◆ Exercise
Can you extend the passage about the kinetic energy of a baseball thrown aboard a moving train, starting right after its last sentence?

··· Passage ···

If v0 is the velocity of the baseball as thrown on the train and vt the velocity of the train, obviously the velocity of the baseball as observed from the track (assume Galileian approximation) is vt+v0. The kinetic energy of the baseball as measured by the train traveler is .5m(v0)^2, but the kinetic energy as observed from the track is .5m(v0+vt)^2 = .5m(v0)^2 +.5m(vt)^2 + m(v0)(vt).

It is tempting then to subtract out the kinetic energy of the train and say the amount of energy added to the baseball by the throw is .5m(v0)^2 + .5m(vt)^2, as observed from the track. This figure does not equal the measurement of .5m(v0)^2 as made by the on-train observer; it is larger by m(v0)(vt). But that doesn’t matter because the energy measurements are made from two different frames of reference, so they are not required to be equal.

··· Excerpted data ···

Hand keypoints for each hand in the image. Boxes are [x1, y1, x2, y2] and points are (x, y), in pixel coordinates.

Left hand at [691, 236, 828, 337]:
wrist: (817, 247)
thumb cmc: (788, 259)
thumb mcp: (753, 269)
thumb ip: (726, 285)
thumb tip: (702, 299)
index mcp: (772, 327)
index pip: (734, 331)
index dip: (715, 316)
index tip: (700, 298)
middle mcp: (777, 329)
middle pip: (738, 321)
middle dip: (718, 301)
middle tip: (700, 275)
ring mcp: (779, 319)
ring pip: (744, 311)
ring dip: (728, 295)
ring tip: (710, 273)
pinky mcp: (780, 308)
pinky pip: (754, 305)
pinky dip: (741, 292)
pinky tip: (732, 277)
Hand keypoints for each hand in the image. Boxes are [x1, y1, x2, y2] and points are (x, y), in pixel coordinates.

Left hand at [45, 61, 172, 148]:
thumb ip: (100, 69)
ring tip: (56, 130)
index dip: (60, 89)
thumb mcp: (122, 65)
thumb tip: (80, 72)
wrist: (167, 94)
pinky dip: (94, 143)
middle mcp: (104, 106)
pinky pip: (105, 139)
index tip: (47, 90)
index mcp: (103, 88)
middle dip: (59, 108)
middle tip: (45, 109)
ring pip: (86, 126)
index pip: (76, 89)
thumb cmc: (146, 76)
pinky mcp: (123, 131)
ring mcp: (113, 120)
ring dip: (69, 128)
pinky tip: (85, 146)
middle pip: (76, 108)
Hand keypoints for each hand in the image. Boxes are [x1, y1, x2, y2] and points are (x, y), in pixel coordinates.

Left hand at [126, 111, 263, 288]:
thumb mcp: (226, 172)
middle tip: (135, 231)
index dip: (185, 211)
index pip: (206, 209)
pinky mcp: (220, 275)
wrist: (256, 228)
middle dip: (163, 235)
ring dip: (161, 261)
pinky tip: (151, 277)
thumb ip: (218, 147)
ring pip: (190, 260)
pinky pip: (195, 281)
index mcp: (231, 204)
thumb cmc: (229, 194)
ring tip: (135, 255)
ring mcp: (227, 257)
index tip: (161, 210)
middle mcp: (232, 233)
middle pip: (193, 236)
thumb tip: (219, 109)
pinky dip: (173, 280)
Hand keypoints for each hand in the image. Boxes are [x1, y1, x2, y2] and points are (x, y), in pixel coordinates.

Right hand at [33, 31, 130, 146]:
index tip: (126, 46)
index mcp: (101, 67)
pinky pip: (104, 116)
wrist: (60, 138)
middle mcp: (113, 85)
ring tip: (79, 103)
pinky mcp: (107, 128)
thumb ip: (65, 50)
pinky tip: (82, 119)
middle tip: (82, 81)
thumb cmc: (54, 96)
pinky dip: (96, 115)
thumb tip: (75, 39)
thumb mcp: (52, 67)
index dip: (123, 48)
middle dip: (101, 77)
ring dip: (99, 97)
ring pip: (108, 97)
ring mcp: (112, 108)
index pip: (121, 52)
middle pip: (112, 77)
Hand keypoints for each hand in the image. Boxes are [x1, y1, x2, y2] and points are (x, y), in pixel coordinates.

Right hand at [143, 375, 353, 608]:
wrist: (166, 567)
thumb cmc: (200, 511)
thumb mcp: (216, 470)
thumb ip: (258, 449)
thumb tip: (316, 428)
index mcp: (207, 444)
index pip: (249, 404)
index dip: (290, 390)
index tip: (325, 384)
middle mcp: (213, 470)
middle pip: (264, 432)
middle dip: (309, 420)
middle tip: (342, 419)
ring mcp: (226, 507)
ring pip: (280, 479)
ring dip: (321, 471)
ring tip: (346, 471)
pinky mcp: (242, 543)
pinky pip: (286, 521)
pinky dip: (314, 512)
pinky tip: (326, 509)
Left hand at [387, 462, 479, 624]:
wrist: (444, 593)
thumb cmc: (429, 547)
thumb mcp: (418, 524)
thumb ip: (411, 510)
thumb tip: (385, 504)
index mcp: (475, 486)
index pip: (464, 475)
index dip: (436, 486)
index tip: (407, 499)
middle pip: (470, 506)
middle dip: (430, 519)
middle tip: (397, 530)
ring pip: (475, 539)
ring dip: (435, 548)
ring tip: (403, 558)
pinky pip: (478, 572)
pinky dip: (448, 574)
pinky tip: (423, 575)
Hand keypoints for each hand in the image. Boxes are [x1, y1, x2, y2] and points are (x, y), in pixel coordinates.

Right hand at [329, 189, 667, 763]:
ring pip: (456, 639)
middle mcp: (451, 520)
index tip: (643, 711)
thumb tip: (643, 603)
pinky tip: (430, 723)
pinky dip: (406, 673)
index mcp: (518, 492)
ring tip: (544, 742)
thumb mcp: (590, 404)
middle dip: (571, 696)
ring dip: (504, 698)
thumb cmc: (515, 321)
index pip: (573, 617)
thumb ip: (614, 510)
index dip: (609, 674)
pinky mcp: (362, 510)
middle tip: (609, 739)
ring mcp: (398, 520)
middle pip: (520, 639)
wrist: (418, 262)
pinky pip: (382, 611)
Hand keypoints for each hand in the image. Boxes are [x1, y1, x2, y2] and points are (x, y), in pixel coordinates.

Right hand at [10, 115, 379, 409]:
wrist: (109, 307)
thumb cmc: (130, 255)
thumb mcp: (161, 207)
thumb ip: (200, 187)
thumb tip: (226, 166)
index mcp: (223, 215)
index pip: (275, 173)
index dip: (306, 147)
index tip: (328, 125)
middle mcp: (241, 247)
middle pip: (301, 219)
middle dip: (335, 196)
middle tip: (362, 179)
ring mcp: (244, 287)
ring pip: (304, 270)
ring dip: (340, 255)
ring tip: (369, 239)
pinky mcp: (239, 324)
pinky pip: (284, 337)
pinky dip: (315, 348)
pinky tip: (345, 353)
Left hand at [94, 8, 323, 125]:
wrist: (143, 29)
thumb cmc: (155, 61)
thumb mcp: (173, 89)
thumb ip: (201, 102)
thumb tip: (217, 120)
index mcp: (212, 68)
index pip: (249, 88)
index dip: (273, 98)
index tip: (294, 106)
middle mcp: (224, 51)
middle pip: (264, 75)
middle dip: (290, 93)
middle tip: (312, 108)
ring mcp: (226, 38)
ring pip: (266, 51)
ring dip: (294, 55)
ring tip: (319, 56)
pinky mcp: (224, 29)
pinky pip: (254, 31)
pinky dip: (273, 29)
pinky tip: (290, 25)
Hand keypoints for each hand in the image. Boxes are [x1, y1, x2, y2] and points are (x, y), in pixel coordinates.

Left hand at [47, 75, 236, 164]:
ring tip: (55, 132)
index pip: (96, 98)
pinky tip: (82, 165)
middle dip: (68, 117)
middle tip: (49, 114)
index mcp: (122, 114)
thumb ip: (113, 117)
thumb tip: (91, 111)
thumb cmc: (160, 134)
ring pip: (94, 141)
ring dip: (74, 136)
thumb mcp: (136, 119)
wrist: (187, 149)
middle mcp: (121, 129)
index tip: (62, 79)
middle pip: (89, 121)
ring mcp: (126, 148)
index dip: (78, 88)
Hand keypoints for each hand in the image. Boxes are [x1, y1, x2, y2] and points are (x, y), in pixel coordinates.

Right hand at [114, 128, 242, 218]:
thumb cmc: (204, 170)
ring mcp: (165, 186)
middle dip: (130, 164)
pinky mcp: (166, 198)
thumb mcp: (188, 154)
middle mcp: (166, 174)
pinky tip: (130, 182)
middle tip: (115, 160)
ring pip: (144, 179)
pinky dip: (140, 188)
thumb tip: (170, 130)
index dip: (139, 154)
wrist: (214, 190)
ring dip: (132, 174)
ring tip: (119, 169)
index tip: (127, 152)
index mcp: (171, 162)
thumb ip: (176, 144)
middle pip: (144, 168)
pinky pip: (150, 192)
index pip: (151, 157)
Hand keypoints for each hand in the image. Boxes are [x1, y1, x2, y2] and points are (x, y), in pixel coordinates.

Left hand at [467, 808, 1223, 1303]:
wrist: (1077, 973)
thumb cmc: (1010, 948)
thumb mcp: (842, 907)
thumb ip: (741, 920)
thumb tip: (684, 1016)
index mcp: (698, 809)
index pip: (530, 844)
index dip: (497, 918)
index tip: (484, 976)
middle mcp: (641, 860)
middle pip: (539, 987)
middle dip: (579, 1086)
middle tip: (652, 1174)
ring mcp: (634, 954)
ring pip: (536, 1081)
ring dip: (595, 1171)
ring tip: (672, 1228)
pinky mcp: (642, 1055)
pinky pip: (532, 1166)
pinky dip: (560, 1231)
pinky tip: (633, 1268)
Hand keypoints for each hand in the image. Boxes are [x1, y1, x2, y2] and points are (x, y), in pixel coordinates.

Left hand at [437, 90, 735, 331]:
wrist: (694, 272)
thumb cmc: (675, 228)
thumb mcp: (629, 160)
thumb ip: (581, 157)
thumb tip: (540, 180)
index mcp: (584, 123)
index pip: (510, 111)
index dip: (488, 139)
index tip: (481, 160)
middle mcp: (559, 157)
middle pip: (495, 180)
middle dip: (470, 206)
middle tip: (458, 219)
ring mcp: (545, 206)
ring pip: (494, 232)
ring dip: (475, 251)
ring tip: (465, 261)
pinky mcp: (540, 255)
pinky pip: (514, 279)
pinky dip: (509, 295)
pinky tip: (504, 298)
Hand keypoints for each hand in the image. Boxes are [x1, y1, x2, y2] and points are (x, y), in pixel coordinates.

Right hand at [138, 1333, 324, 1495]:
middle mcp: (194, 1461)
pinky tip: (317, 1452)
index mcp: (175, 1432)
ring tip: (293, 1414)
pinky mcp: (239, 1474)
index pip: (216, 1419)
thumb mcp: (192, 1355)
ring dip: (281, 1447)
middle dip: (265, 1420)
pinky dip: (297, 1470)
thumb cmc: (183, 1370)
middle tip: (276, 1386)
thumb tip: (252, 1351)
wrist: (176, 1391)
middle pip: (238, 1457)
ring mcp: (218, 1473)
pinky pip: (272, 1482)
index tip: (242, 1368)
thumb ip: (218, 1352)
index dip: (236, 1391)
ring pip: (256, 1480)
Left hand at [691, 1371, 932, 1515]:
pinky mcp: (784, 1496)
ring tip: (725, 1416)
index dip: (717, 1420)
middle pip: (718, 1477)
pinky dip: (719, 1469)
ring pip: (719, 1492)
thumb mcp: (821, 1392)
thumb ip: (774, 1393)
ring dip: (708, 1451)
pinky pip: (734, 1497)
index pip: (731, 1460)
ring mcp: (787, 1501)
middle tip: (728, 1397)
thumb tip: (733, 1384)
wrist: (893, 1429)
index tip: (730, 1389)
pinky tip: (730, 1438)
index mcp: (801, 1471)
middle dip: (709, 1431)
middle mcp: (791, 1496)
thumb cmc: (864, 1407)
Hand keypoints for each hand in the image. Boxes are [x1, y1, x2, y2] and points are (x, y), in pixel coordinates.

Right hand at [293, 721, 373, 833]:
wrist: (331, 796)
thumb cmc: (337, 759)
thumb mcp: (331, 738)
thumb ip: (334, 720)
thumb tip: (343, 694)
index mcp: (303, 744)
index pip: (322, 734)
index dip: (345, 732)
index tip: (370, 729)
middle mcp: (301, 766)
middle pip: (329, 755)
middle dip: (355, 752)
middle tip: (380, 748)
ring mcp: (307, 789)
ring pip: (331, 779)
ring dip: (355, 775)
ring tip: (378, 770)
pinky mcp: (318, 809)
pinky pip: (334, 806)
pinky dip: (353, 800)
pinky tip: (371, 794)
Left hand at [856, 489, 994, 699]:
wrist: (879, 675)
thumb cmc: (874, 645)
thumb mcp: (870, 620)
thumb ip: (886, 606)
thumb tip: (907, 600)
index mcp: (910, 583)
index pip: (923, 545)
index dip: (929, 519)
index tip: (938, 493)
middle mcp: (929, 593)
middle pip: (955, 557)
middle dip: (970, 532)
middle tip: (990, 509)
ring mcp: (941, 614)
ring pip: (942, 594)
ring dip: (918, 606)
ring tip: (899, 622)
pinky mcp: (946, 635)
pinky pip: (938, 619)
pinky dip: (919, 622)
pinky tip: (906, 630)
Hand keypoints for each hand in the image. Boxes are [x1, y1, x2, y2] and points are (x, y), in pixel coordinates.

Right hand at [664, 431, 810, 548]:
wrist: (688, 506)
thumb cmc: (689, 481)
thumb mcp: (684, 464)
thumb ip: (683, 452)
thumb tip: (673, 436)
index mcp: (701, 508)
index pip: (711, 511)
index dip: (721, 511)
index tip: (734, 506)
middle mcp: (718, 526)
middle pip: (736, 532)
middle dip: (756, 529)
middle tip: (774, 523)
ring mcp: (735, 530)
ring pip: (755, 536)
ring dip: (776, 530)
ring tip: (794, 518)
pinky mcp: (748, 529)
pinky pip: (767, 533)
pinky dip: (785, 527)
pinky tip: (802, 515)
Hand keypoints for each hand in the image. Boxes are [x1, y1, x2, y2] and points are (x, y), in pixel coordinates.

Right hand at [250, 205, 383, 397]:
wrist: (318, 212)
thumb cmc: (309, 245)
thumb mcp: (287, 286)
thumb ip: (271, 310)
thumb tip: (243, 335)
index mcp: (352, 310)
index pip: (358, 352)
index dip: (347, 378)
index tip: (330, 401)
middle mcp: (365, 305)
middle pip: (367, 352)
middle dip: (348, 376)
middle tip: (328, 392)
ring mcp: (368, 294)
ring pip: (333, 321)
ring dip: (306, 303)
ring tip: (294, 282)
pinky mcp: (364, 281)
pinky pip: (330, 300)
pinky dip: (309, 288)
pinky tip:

···

◆ Exercise response
To summarize, kinetic energy does not obey Galileian transformations like velocity, which allow us to convert velocities between frames of reference. They don’t have to, because all that’s required is that energy be conserved within any frame of reference.

Embarassing equation gaffe in my last post:

After subtracting the ball energy .5m(vo)^2 from the ball-on-train energy .5m(vo+vt)^2 = .5m(v0)^2 +.5m(vt)^2+m(v0)(vt), you should get .5m(vt)^2+m(v0)(vt).

Boy I hate typing equations in ASCII:-)

Let’s say that the train is just coasting, without an engine (on a level, frictionless track, of course). If I throw that baseball forward as hard as I can, I’m going to slow down the train a little bit. Admittedly, I won’t slow it much, since we have to conserve momentum. But it’ll slow down a little, and it’s much more massive than the ball, so it’ll lose energy. In fact, it’ll lose just enough energy to make up for the extra energy being added to the ball.

Now, if instead of saying that there’s no locomotive, suppose we say that the train continues at a constant speed. In this case, the locomotive needs to add a little more energy to keep the train at speed, and the energy comes from burning a little more diesel.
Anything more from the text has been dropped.